It’s time to say meegwetch (thanks) for public health

Alex Kataquapit

Photo: Elder Alex Kataquapit passed away from complications from the COVID-19 virus at age 89.

By Xavier Kataquapit

COVID-19 is still a very prominent part of our lives. As much as we would like to think that this pandemic is coming to an end, it is still a very dangerous period for many people.

This past month, I lost my uncle Elder Alex Kataquapit through complications from the COVID-19 virus. At 89 years of age, he was doing well for his age until he contracted the virus which completely weakened him and sent him to hospital. Older people, and those with compromised health issues, are most at risk from COVID-19, but many younger people are also having problems with what is known as long COVID.

Uncle Alex was a great man and he was part of an old generation of Elders that were the last to be born and raised on the land and to live our people’s traditional way of life. He spent his entire life on the banks of the Attawapiskat River where his parents James and Janie Kataquapit’s family were situated.

Alex and his wife Elder Susan Kataquapit raised a strong and prominent family in the community. They raised their children Margaret, Helen, Maurice, David, James, Evelyn, Bertha, Roseline and twins John and Janie. My cousins were older than me and I always saw them as siblings that watched out for all of us as we grew up. There was no greater excitement than to run around with my younger cousins on what we saw as the ‘Kataquapit homestead’. Our grandfather had originally settled in a home on a street in the middle of the village decades ago and, from there, his son Leo built a home nearby, then his son Gabriel, his son George and finally Alex. They all had big families. Further down the way my father Marius and their brother Thomas also raised their families.

Uncle Alex and Aunt Susan’s home was a central place for our entire family and it always seemed like we ended up in their yard. It was a safe, exciting and fun place for all the children to mix and play games.

It was sad news to hear that Uncle Alex had contracted the latest variant of this terrible virus. My father often remarked that among their brothers, Alex was the strongest. It was no wonder that Alex had outlived his younger siblings, including my father Marius and their brothers Gabriel and David, as well as their older brothers George, Thomas and Leo. Thankfully we still have my Aunt Celine Nakogee, who is the last of Alex’s siblings.

This pandemic also hit home for myself and my partner Mike recently. He has a lung condition and recently we both picked up a virus, which was likely COVID-19. He had trouble breathing and in a panic we headed to the emergency department late at night in Kirkland Lake. As soon as we arrived, the capable and kind staff made both of us feel safe and comforted.

We spent the night in Emergency and in the morning we met with Dr. McPherson. He was quick, thorough and very kind. He convinced Mike that it would be a good idea to stay in the hospital for a few days so that he could be stabilized and treated.

We could not believe how supportive, kind and caring all staff members were during those days in the Kirkland and District Hospital (Blanche River Health). We learned that many hospital front line workers were not compensated during the pandemic and they are still not, although another wave of COVID is here.

All those lab specialists, cleaners, X-ray technicians, respirologists and other support staff have to deal with COVID patients during this pandemic and the government has not compensated them.
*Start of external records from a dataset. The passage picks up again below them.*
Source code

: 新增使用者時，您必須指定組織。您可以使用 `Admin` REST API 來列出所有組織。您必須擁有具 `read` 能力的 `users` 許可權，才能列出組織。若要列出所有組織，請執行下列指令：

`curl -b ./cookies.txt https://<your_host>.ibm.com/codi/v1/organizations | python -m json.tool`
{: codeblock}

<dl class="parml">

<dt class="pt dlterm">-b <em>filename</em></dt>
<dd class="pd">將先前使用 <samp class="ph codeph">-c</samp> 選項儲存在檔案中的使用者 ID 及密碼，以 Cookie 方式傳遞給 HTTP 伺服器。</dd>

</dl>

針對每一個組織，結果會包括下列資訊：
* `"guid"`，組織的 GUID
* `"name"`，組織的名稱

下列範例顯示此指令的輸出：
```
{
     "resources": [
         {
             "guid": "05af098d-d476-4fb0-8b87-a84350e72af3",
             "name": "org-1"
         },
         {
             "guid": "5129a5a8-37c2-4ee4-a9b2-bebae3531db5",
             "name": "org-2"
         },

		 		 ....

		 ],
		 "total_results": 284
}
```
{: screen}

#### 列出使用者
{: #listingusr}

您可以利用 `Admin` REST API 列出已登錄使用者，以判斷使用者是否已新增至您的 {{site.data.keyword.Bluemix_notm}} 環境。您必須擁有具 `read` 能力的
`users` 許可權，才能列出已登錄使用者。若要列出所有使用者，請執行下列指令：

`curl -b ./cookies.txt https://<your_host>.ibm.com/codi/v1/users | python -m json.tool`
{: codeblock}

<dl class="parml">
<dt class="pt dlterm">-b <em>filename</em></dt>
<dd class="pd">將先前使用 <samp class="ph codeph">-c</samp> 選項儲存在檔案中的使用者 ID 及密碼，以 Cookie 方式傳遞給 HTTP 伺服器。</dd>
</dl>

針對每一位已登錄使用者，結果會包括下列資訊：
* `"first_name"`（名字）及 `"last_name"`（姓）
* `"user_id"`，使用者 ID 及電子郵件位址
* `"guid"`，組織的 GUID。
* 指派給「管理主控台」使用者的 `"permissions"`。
We should be aware of this and hope these people get the support they deserve.

Some of the people I give thanks to that I met during Mike’s stay include: nurses Fiona, Michelle, Laura, Brianna, Lisa, Affie, Junior, Rachel, Patty, Andrea, Jacob and, of course, Dr. McPherson and Dr. Dozois.

People like these health care workers are what make our public health care system great. We are hearing more about privatization of our public health care system and we need to push back on that strongly.
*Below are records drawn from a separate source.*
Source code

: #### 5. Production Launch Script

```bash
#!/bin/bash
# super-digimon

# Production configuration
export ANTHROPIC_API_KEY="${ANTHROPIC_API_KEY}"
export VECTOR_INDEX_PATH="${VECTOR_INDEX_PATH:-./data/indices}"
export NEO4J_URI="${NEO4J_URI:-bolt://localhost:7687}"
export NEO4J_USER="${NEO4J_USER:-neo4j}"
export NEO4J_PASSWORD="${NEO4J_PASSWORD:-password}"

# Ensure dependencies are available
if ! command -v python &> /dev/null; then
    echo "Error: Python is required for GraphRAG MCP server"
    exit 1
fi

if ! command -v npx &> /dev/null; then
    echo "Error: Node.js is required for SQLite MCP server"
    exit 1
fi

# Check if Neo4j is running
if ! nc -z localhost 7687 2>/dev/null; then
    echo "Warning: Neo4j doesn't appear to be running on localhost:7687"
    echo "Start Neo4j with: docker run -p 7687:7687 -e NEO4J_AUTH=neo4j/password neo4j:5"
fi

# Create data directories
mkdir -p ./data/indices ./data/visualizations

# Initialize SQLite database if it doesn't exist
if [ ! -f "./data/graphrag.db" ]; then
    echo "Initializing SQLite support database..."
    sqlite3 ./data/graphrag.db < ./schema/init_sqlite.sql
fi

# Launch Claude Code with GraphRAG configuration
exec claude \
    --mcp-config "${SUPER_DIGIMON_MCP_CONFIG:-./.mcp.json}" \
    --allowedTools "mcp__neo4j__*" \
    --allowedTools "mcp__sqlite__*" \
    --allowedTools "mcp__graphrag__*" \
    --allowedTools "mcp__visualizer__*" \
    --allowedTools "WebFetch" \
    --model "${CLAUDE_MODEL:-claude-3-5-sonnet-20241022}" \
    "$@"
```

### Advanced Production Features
In our social democracy in Canada, we need to fully fund public health care and public education. We need to do our part for all our hospitals and health care teams and donate to any of the necessities they need. Our nurses and doctors are the ones that help people in crisis, like my partner and I, or families like my Uncle Alex and his children. In the face of privatization of our health care system, we need to do our part to help those who help us the most.